Art contemporain et crottin de cheval

Jean-Louis Gouraud s’est rendu à l’exposition « Urban Riders », montée par le plasticien franco-algérien Mohamed Bourouissa. Bien que le cheval soit au coeur de l’exposition, cette dernière n’a pas (du tout) séduit notre chroniqueur.

Bon, je sais que je vais me faire mal voir, mais tant pis. Je n’ignore pas qu’il est des sujets auxquels il vaut mieux ne pas toucher si l’on ne veut pas passer pour une sombre brute, et que l’un de ces sujets est l’art contemporain, mais qu’importe : je passerai outre cette fois, pour dire tout le mal que je pense de l’exposition que nous inflige le Musée d’Art Moderne de la Ville de Paris, un des temples du goût de notre époque, jusqu’au 22 avril de cette année 2018.

J’étais pourtant venu avec un préjugé favorable, l’expo s’intitulant « Urban Riders » et l’affiche montrant un cavalier monté sur un cheval caparaçonné de mille rubans multicolores qui flottent au vent. Le cavalier étant noir de peau, et le cheval bariolé, cela me rappelait des scènes joyeuses vues autrefois, lors d’exhibitions équestres désordonnées et colorées comme seule l’Afrique subsaharienne savait en proposer.

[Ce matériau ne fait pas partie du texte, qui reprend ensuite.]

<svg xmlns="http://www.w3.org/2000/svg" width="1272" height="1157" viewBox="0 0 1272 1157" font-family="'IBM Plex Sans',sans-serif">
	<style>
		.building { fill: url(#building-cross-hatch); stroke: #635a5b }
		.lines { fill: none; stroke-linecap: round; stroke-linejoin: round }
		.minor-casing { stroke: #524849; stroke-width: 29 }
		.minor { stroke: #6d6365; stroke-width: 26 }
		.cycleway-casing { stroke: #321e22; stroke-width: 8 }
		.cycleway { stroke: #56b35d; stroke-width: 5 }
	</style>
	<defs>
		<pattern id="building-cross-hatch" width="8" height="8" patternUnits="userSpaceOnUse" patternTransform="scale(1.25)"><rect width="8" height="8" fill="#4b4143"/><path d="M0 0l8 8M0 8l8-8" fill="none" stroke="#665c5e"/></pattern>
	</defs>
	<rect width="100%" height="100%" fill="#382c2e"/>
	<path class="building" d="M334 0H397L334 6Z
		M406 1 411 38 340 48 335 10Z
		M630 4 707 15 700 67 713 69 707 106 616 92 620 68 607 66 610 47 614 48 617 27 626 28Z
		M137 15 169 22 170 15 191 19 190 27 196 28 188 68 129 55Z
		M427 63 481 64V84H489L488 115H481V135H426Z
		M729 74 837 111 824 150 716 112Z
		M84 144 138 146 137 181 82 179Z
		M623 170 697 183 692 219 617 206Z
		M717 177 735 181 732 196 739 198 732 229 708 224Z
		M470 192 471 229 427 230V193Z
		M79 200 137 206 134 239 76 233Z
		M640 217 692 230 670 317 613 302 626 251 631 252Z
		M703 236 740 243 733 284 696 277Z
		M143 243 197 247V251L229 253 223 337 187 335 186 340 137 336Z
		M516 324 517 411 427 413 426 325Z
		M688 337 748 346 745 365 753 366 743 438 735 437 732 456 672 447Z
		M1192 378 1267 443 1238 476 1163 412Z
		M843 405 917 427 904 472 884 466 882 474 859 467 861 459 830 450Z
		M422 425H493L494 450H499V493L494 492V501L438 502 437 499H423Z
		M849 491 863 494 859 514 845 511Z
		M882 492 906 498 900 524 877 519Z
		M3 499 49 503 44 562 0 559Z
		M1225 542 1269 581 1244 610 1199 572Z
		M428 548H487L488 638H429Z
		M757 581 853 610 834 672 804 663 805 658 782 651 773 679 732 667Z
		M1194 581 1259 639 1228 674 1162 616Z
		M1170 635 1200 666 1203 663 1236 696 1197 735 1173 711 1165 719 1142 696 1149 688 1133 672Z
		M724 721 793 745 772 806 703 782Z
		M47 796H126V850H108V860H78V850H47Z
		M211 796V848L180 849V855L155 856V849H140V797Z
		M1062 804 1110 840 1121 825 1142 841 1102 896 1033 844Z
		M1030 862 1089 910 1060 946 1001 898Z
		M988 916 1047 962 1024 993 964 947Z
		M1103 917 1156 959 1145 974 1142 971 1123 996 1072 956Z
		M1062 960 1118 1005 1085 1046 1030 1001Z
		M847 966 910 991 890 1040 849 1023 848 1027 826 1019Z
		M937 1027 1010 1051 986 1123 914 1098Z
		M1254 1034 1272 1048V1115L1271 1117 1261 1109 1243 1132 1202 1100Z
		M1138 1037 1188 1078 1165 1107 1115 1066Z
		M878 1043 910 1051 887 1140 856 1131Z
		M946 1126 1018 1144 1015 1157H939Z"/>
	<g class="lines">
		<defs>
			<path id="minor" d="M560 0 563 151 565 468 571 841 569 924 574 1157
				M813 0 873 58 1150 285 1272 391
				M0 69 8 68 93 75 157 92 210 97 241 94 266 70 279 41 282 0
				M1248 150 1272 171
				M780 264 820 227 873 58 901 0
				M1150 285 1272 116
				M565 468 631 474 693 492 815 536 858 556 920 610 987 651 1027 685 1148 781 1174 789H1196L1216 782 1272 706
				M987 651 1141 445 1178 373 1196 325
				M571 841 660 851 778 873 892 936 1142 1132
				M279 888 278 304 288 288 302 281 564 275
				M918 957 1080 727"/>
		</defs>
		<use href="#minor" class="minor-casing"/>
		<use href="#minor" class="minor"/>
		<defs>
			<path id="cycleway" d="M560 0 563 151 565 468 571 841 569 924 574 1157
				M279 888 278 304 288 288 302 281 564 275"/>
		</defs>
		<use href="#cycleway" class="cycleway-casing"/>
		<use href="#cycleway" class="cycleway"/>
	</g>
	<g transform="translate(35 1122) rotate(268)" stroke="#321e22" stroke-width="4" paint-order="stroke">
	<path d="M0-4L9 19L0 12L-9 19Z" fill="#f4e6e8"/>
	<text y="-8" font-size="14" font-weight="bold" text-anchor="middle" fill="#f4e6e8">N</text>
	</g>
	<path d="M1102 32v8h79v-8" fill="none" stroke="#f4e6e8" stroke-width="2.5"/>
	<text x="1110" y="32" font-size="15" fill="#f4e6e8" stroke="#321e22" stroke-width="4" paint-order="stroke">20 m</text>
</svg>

Vieux CD et vieilles bagnoles

Mais non : il ne s’agissait pas du tout de cela. Ce que l’auteur de l’exposition, un dénommé Mohamed Bourouissa (présenté comme « l’un des artistes majeurs de sa génération », pas moins !) voulait nous montrer là se passait quelque part aux États-Unis, dans une pauvre et triste banlieue de Philadelphie, où se trouvent des « écuries associatives » pour chevaux rescapés de l’abattoir qui donnèrent à « l’artiste majeur » l’envie d’en faire la matière première d’une œuvre d’art. Il lui suffit pour cela d’inviter des plasticiens – et une rappeuse ! – à participer aux préparatifs d’une cavalcade, en aidant les solides gaillards du coin à confectionner pour leurs montures de drôles de chabraques, des caparaçons tapissés de vieux CD, des harnais de tête faits de bric et de broc : de l’art contemporain, quoi !

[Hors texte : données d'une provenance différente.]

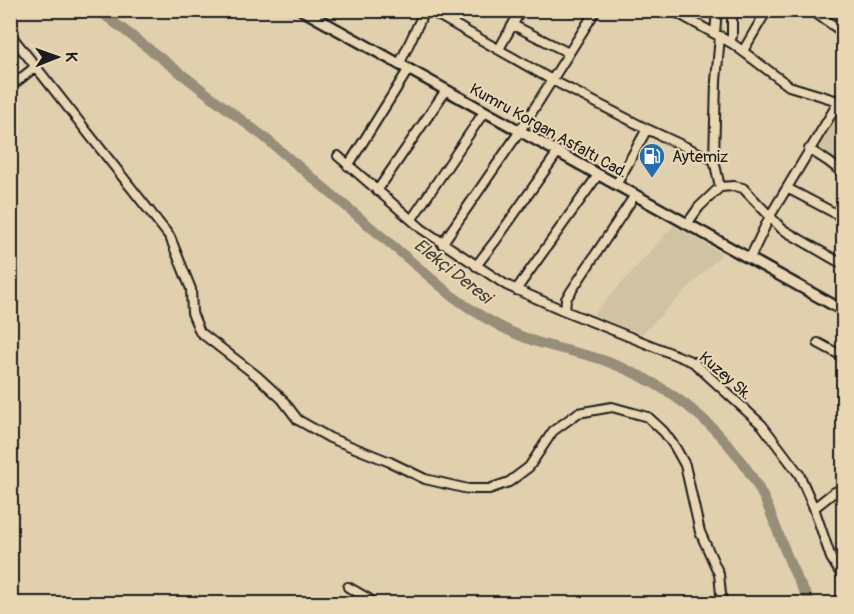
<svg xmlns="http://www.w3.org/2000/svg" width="854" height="614" font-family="Pangolin,sans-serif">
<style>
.built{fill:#d1c2a3}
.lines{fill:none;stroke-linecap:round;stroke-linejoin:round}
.river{stroke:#988d78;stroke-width:10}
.minor-casing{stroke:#1c1c1c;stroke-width:12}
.major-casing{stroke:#1c1c1c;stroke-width:14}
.minor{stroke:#e9d7b4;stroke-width:8}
.major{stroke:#e9d7b4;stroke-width:9}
.labels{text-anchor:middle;stroke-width:4.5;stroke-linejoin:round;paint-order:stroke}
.street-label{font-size:16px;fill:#1c1c1c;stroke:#e9d7b4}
.poi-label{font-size:16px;fill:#1c1c1c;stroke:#e9d7b4;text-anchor:start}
.water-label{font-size:18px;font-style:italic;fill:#47443c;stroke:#e9d7b4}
</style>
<rect width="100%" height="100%" fill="#e1d0ae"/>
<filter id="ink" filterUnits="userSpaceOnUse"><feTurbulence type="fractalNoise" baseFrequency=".0167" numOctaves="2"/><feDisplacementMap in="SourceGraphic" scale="12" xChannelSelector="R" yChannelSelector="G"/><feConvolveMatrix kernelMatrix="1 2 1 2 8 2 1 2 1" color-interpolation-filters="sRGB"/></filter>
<g filter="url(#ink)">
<path class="built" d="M838 112 843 115V171L815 147Z
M674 225 722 254 642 334 593 315Z"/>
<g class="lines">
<path class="river" d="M98 10 264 137 451 295C480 317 511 335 547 345 567 351 588 354 608 362 654 379 695 407 727 443 746 465 762 490 772 517 784 547 793 576 812 604"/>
<g class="minor-casing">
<path id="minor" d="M429 10 552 80 647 129 714 160 720 187
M672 10 733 44 789 86 838 101 844 105
M811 10 844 33
M513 25 569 53
M841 32 843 10
M715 33 717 10
M10 34 170 237 191 289 192 313 200 332 257 376 282 399 298 420 330 438 390 462 425 479 468 489H489L509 482 529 467 553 431 578 413 612 407 648 417 664 432 675 447 685 465 700 532 719 574 722 604
M730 42 732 36V10
M499 49 521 10
M743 51 767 10
M399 65 425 10
M10 87 35 67
M809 149 829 162 844 174
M338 156 422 229 506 285 565 311 693 362 762 425 799 474 814 508 831 558 844 579
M714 160 716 81 720 36
M348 166 408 70
M616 185 647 129
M787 188 844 218
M377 191 446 90
M412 219 484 112
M687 224 699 207 720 187 734 186 743 188 782 229 844 265
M442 244 520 131 596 10
M750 258 770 216 844 93
M476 266 496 240 558 152
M516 290 598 175
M565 311 566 299 635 195
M818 343 844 357
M814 508 833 493 844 488
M348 587 369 599 372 604"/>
</g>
<g class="major-casing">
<path id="major" d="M302 10 844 311"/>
</g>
<use href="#minor" class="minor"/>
<use href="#major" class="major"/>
</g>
</g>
<defs>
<g id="fuel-pin" transform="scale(1.35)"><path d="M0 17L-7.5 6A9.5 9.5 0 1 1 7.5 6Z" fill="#1f6fb2" stroke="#e9d7b4"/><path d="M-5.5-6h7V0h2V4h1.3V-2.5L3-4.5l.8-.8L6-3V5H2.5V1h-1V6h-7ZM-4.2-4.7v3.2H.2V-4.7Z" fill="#fff"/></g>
</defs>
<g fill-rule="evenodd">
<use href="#fuel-pin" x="652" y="156"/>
</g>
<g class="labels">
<g class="street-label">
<text transform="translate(549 130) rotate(29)" y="6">Kumru Korgan Asfaltı Cad.</text>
<text transform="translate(726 375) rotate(41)" y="6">Kuzey Sk.</text>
</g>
<g class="poi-label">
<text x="672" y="162">Aytemiz</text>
</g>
<g class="water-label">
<text transform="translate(453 271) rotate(38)" y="6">Elekçi Deresi</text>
</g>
</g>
<rect width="854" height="614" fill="none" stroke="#e9d7b4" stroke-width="36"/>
<rect x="18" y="18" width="818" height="578" fill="none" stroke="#1c1c1c" stroke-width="2" filter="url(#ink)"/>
<g transform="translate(57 57) rotate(89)" stroke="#e9d7b4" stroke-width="4.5" paint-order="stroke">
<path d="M0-4.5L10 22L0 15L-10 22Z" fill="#1c1c1c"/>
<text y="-9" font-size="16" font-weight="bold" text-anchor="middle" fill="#1c1c1c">K</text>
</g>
</svg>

Où est la créativité de Mohamed Bourouissa dans tout cela ? D’abord, il a eu l’idée (pas très nouvelle, comme on le verra plus loin). Ensuite, il a filmé ce qu’il appelle la performance. Enfin, le truc lui a inspiré, allez savoir pourquoi, de gigantesques « sculptures » consistant en assemblages de tôles découpées sur des carcasses de vieilles bagnoles, sur lesquelles il a imprimé des photos floutées : bref, tout pour plaire !

L’exposition du Musée d’Art Moderne, qui s’étale sur plusieurs centaines de mètres carrés, comprend, outre cet ensemble sculptural, la projection de bribes du film d’amateur tourné avant et pendant la parade équestre, l’ostentation des pièces de harnachement bricolées pour l’occasion et, explicite le catalogue, « un corpus de dessins témoignant de la genèse du projet ». C’est l’aspect le plus rigolo de l’expo : certains de ces dessins ont été badigeonnés au crottin de cheval.

Rire de bon coeur

Derrière ce bric-à-brac prétentieux (« une exposition institutionnelle », dit le texte de présentation), qui se veut innovant et, sinon révolutionnaire, du moins résolument « contemporain », se dissimule une situation en vérité très banale. Il y a bien longtemps qu’on a songé, dans les banlieues dites difficiles de Paris ou de Marseille, dans des pénitenciers américains ou des prisons françaises d’utiliser le cheval comme médiateur, comme thérapeute, comme facilitateur de convivialité !

Ces expériences ont donné lieu à de nombreux documentaires, tournés, eux, par de bons professionnels, et diffusés à l’époque sur la chaîne Equidia. La « nouveauté » du propos de Urban Riders est de prétendre à l’art, ce qui ne peut que faire pleurer de consternation ou rire de commisération.

Toutefois, si vous avez envie de vous bidonner – cette fois de bon cœur – mieux vaut alors vous rendre vite au spectacle de celui qui a été sacré « Humoriste de l’année », Alex Lutz (à l’Olympia, jusqu’au 25 février, en tournée ensuite en province) : lui aussi, il invite des chevaux à son show pour montrer, dans une scène mémorable, le contraste désopilant entre un homme, ce bipède maladroit, et un cheval, ce quadrupède gracieux.

À la fin du spectacle, Alex Lutz a le bon goût de demander au public d’applaudir son cheval.